What I learned - I had expected the surgeon to remove the stitches, but they must dissolve on their own. When you shampoo, use the pads of your fingers (not your finger nails) and rub your scar. This will help the healing process on the scar. My scar is thinner than some but it does go a little below the ear lobe, I am now allowed to rub vitamin E oil on that area so it heals better and is less likely to show if I cut my hair shorter. My dose of Tegretol has been reduced by half again and if no increased symptoms after one week, reduce again for another week so I am drug free one month post surgery. The veins will NOT grow back - I was born with my brain wired this way. Made me feel good that it wasn't something I had done that caused by problem.
Great news - I'm not sure if we're allowed to talk about this subject on this website, but lets face it, this disease really impacts your sex life. In my case, my first attack happened during love making with my wonderful hubby of 36 years. I can attest that we're back to normal in that regard and that's probably the greatest gift this surgery has given me!
Congratulations! What a wonderful success story. Thank you for sharing and I hope I do as well as you. My surgery is next week. Best wishes for continued healing and a life where the word shocked means our dear husbands did something totally unexpected and it is never again associated with pain.
Good luck on your surgery and I guarantee you our husbands probably will “shock” us in the future.
I had to laugh at your last paragraph. Chuckle. Who was your surgeon? I'm back to looking for one. I have bilateral Type 2 TN. Thanks for your updates.
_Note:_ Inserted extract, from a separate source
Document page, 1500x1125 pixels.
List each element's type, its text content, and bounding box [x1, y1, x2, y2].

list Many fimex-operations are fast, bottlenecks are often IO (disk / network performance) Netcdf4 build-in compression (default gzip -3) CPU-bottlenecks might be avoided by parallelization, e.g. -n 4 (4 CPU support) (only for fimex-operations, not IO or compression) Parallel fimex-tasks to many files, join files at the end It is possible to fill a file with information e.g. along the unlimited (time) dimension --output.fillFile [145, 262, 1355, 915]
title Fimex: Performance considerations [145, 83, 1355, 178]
They are interesting to read and keep up informed of your progress. Thanks.
Tracy aka Tinkerbell
Surgeon was Dr. J Adair Prall with South Denver Neurosurgery.
Thanks for your updates! I’m so happy for you! What a great recovery story!! I am also thinking about MVD, taking steps in that direction. Your comments make me feel better! Enjoy your new version of life!! ; )
Many of us are mature women here and I think we do need to talk about how TN affects our sexual intimacy with our partners. It can put a real strain on a relationship. I am 68 and my very supportive partner was afraid to kiss me or touch the right side of my face. He could sense my fear and anxiety & he was very much aware of what and where my trigger areas were. Now that I am postop MVD, we can cuddle, kiss and do anything without that looming fear.
Good to hear you are doing well!
I cannot wait to be living the life that you have found after MVD. Next week, I hope to get my Christmas present when I awake from the MVD.
This will most probably be your most memorable Christmas ever!!!!
It's been great reading your updates and how the surgery has been successful! The fullness in the ear can be annoying and feel like it's never going to go away, but it will. I'm also happy that I chose to have my MVD (in early Nov) because I feel like I'm getting my life back. I don't have to be afraid to smile anymore since that trigger is gone. Plus, I have a reason to smile now. I also really appreciated what you wrote about how you're "brain was just wired that way". I used to think I had done something wrong or that maybe the doctors were right and, pardon the pun, it was all in my head. When I came out of surgery the first thing I asked my husband was: "Did they find something?" I felt validated to know there were 3 nerves being attacked by 2 arteries.
Keep up the great recovery and posting to help others!